Le stress influence bien plus que votre humeur : il agit sur votre corps, votre appétit et votre poids
Le stress chronique est souvent perçu comme une simple tension nerveuse ou un surmenage émotionnel. Pourtant, ses effets s’étendent à tout l’organisme, en particulier sur la façon dont nous mangeons, stockons l’énergie, et régulons nos hormones.
Comprendre ce lien peut être une clé précieuse pour retrouver équilibre et légèreté :
- Le cortisol : quand le stress dérègle la satiété
Sous l’effet du stress, le corps libère une hormone nommée cortisol.
Cette hormone a un rôle utile — elle nous aide à réagir face à un danger. Mais quand elle reste élevée sur la durée, elle perturbe notre métabolisme.
Le cortisol augmente l’appétit et nous pousse à rechercher des aliments « réconfortants » : riches en sucre, en graisses, en calories. Cela active les circuits de plaisir du cerveau, créant une satisfaction passagère… mais encourageant une surconsommation et une prise de poids.
- Quand les hormones de la faim s’emballent
Le stress chronique vient brouiller le signal des hormones qui régulent l’appétit :
-La leptine, qui indique au cerveau que l’on est rassasié, devient moins efficace.
-La ghréline, qui stimule la faim, est produite en excès.
Ce décalage hormonal pousse à manger plus, plus souvent, sans vrai besoin physiologique.
- Stress et prise de poids : un cercle vicieux
Le stress entretient un véritable cercle vicieux :
*Le cortisol stimule l’appétit.
*Le corps stocke plus facilement les graisses, notamment au niveau abdominal.
*Cette prise de poids augmente l’inconfort, l’inflammation et la charge mentale.
*Cela entretient le stress, et donc la production de cortisol.
Résultat : même avec un régime équilibré, le corps peut rester en mode « stockage d’urgence« .
- Un stockage énergétique pas sans conséquences
Le cortisol incite le corps à stocker des réserves sous forme de graisse viscérale — la graisse logée autour des organes. Elle est la plus inflammatoire et la plus liée aux maladies chroniques : diabète de type 2, maladies cardiovasculaires, troubles métaboliques.
- Réguler son stress, c’est aussi retrouver son poids d’équilibre
On le sait aujourd’hui : le stress chronique peut avoir autant d’impact sur le poids que l’alimentation elle-même.

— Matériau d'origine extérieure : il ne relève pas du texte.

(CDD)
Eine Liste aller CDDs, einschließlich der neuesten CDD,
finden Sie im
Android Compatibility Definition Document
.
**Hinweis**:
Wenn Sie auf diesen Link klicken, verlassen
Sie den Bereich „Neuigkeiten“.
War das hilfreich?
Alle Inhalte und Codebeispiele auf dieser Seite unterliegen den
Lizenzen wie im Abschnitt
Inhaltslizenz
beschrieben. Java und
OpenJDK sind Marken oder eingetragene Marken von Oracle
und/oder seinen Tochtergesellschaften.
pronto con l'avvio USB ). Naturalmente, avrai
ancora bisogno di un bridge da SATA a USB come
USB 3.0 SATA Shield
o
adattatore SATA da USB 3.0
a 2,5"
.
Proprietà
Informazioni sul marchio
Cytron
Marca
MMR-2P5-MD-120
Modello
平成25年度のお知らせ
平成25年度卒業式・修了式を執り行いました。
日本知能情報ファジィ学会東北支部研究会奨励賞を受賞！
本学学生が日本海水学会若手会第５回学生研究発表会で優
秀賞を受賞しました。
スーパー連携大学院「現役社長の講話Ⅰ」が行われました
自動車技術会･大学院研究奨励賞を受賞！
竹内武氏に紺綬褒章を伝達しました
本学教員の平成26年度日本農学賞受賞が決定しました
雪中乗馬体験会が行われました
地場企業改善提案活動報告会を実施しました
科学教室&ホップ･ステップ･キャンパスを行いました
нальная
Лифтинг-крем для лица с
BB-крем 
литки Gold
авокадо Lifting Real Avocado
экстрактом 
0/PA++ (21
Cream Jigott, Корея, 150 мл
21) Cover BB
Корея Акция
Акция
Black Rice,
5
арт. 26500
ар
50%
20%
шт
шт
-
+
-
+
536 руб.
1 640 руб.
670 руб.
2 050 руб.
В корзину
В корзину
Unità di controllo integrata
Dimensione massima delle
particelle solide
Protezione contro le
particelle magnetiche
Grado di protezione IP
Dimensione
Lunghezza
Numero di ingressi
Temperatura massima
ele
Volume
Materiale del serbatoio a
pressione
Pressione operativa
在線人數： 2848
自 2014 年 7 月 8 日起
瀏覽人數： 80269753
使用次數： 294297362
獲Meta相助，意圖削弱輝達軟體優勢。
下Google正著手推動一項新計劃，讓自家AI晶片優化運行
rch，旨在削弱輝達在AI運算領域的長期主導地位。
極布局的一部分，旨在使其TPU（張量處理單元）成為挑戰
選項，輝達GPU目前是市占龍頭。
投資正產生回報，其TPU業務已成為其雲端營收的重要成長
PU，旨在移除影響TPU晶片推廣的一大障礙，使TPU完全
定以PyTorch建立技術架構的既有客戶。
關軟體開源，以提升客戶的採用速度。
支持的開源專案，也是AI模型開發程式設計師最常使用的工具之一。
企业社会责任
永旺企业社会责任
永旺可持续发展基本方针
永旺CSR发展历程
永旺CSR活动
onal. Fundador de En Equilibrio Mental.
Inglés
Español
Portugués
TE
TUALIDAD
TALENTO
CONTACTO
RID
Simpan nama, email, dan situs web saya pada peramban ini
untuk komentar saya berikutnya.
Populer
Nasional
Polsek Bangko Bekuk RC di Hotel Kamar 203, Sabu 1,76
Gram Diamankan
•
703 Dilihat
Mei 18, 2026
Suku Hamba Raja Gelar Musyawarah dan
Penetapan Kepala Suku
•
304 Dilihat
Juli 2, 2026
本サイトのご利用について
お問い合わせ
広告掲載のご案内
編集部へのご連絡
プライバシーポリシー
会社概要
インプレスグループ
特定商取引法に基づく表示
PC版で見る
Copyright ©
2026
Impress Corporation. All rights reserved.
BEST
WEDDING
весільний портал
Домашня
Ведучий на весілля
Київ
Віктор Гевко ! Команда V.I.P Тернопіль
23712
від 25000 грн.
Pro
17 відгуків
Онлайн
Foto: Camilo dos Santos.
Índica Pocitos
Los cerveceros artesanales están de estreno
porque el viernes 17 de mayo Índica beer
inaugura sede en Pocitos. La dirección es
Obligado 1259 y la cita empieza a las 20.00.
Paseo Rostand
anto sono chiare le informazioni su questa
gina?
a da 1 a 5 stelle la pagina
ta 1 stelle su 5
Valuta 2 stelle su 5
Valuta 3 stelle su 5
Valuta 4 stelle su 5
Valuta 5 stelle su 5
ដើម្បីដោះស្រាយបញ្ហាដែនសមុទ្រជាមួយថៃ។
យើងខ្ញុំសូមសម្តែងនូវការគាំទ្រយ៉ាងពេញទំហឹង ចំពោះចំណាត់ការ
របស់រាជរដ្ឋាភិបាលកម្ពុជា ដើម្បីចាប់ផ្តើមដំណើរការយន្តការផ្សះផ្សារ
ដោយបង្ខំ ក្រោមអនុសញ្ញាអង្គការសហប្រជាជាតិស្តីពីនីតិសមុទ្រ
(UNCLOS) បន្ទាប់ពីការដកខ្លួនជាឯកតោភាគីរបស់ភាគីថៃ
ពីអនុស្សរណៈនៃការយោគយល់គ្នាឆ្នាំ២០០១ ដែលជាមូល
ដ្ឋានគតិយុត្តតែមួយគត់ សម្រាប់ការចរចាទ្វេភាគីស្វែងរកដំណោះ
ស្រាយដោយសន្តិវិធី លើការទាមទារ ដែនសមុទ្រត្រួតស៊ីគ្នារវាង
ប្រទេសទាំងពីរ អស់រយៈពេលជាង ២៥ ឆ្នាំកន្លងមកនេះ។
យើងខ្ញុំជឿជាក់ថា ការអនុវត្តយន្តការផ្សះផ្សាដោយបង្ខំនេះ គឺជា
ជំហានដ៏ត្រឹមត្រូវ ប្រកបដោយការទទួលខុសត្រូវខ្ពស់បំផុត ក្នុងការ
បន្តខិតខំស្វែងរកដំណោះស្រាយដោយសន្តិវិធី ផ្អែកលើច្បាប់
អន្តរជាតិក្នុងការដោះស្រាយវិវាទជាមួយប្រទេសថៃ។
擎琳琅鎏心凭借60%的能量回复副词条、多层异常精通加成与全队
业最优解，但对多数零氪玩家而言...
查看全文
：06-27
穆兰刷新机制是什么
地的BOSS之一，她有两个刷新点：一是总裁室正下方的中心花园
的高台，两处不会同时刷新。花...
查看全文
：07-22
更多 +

Pour retrouver une régulation naturelle de l’appétit et une digestion plus sereine, il est essentiel de prendre en compte le stress dans son hygiène de vie.
- Quelques pistes simples :
– Pratiquer une activité physique régulière
– Veiller à un bon sommeil
– Privilégier une alimentation apaisante, riche en micronutriments
– S’aider de compléments naturels ciblés (plantes adaptogènes, magnésium, etc.)
Références scientifiques :
- Stress and obesity: the role of the hypothalamic-pituitary-adrenal axis in metabolic disease. Bose M, Oliván B, Laferrère B. Curr Opin Endocrinol Diabetes Obes. 2009.
- Stress-related cortisol secretion in men: relationships with abdominal obesity and endocrine, metabolic, and hemodynamic abnormalities. Bjorntorp P, Rosmond R. J Clin Endocrinol Metab. 1998.
- Stress, eating and the reward system. Adam TC, Epel ES. Physiol Behav. 2007.
- Stress, cortisol, and obesity: a role for cortisol responsiveness in identifying individuals prone to obesity. Hewagalamulage SD, Lee TK, Clarke IJ, Henry BA. Domest Anim Endocrinol. 2016.
- Relationship between stress, eating behavior, and obesity. Torres SJ, Nowson CA. Nutrition. 2007.
- Perceived stress correlates with visceral obesity and lipid parameters of the metabolic syndrome: A systematic review and meta-analysis. Tenk J, Mátrai P, Hegyi P, Rostás I, Garami A, Szabó I, et al. Psychoneuroendocrinology. 2018.